Key Insights:
- On Sunday, bitcoin (BTC) fell by 2.50%. Ending a three-day winning streak, BTC ended the day at $16,278.
- FTX and Grayscale news reignited contagion fear, sending BTC to its lowest level in six sessions.
- The Bitcoin Fear & Greed Index fell from 24/100 to 21/100, reflecting the shift in investor sentiment.
On Sunday, bitcoin (BTC) fell by 2.50%. Reversing a 0.06% gain from Saturday, BTC ended the week down 0.41% to $16,278. Notably, BTC ended a three-day winning streak while avoiding sub-$16,000.
A mixed start to the day saw BTC rise to an early high of $16,742. Coming up short of the First Major Resistance Level (R1) at $16,825, BTC slid to a late low of $16,184. BTC fell through the First Major Support Level (S1) at $16,552 and the Second Major Support Level (S2) at $16,408 to end the day at sub-$16,200.
After a series of range-bound sessions, FTX and Grayscale news reignited contagion fears, sending BTC and the broader market into the red.
While Grayscale refused to publish proof-of-reserves, news of FTX owing its top 50 creditors $3.1 billion raised the prospects of more withdrawal freezes and bankruptcies in the digital asset space.
Investors need to continue monitoring the crypto news wires and regulatory chatter. Over the final hour (UTC), the NASDAQ mini provided little support. At the time of writing, the NASDAQ mini was down 20 points.

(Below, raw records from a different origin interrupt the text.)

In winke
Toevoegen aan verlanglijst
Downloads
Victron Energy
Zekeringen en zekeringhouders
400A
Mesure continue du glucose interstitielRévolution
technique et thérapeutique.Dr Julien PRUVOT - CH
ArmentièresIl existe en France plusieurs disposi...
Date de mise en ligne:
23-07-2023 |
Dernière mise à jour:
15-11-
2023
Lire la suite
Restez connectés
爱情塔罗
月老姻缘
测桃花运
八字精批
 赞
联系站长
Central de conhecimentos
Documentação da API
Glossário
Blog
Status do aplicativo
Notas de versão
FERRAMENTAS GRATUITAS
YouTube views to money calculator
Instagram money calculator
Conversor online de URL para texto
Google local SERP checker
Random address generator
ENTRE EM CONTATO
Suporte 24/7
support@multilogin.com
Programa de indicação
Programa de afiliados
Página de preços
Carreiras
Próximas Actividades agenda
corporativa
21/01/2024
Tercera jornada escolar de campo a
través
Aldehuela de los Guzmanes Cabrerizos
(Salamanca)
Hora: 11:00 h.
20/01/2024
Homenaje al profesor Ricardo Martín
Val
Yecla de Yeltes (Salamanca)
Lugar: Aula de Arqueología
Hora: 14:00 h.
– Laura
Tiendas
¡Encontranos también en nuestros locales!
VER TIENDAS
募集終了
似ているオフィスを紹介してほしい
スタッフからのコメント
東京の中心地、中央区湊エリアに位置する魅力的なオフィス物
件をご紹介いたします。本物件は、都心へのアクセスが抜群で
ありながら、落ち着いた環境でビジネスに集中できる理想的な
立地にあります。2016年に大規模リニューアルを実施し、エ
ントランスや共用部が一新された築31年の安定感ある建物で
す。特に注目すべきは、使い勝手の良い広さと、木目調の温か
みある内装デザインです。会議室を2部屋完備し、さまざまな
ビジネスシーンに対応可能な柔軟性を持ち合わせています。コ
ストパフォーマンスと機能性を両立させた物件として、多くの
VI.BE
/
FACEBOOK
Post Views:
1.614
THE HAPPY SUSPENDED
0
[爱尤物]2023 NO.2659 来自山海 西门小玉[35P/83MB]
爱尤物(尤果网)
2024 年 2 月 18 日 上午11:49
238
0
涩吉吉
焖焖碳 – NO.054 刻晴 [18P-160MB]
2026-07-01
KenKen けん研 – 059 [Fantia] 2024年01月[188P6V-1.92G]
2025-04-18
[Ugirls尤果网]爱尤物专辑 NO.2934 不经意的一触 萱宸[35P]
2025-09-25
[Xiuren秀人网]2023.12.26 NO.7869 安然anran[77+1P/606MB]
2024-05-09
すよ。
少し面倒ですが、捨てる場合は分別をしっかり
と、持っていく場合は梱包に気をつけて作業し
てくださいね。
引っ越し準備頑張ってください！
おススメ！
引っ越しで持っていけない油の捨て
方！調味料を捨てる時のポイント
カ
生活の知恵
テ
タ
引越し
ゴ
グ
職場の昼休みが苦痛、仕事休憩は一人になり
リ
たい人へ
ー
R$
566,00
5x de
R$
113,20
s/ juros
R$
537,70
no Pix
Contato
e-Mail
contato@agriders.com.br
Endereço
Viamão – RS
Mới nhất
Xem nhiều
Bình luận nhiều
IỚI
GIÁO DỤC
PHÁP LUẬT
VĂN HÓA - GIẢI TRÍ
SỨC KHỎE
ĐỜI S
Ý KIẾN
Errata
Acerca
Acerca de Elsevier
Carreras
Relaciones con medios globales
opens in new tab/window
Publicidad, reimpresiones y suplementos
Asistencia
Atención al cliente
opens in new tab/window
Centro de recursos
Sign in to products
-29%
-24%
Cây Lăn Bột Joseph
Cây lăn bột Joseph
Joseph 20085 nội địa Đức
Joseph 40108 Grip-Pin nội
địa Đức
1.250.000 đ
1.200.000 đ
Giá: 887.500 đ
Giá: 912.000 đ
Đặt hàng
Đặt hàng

Later today, FOMC member chatter will need consideration, with hawkish commentary likely to weigh on investor sentiment.
The Fear & Greed Index Slides on Contagion Risk
Today, the Fear & Greed Index fell from 24/100 to 21/100. BTC ended a three-day winning streak as investors responded to the latest FTX news. After being in wait-and-see mode, the latest crypto news sparked fears of more crypto platforms heading toward bankruptcy.
Contagion risk is unlikely to abate, with uncertainty over the crypto regulatory landscape another headwind.
Avoiding sub-20/100 remains the key for the bulls. A fall to sub-20/100 would see BTC face the risk of sub-$10,000.
Bitcoin (BTC) Price Action
At the time of writing, BTC was down 0.39% to $16,214. A bearish start to the day saw BTC fall from an early high of $16,282 to a low of $16,120.
Technical Indicators
BTC needs to move through the $16,401 pivot to target the First Major Resistance Level (R1) at $16,619 and the Sunday high of $16,742. A return to $16,500 would signal a bullish session. However, news updates have to be market-friendly to support a breakout session.
In the event of an extended rally, BTC would likely test the Second Major Resistance Level (R2) at $16,959 and resistance at $17,000.
The Third Major Resistance Level (R3) sits at $17,517.
Failure to move through the pivot would leave the First Major Support Level (S1) at $16,061 in play. Barring another extended sell-off, BTC should avoid sub-$15,500. The Second Major Support Level (S2) at $15,843 should limit the downside. However, negative FTX-related news could send BTC to sub-$15,000.
The Third Major Support Level (S3) sits at $15,285.
Looking at the EMAs and the 4-hourly candlestick chart (below), it was a bearish signal. This morning, bitcoin sat below the 50-day EMA, currently at $16,861. The 50-day EMA eased back from the 200-day EMA, with the 100-day EMA falling back from the 200-day EMA, delivering bearish signals.
A move through R1 ($16,619) would give the bulls a run at the 50-day EMA ($16,861) and R2 ($16,959). However, failure to move through the 50-day EMA would leave BTC under pressure and bring S1 ($16,061) into play.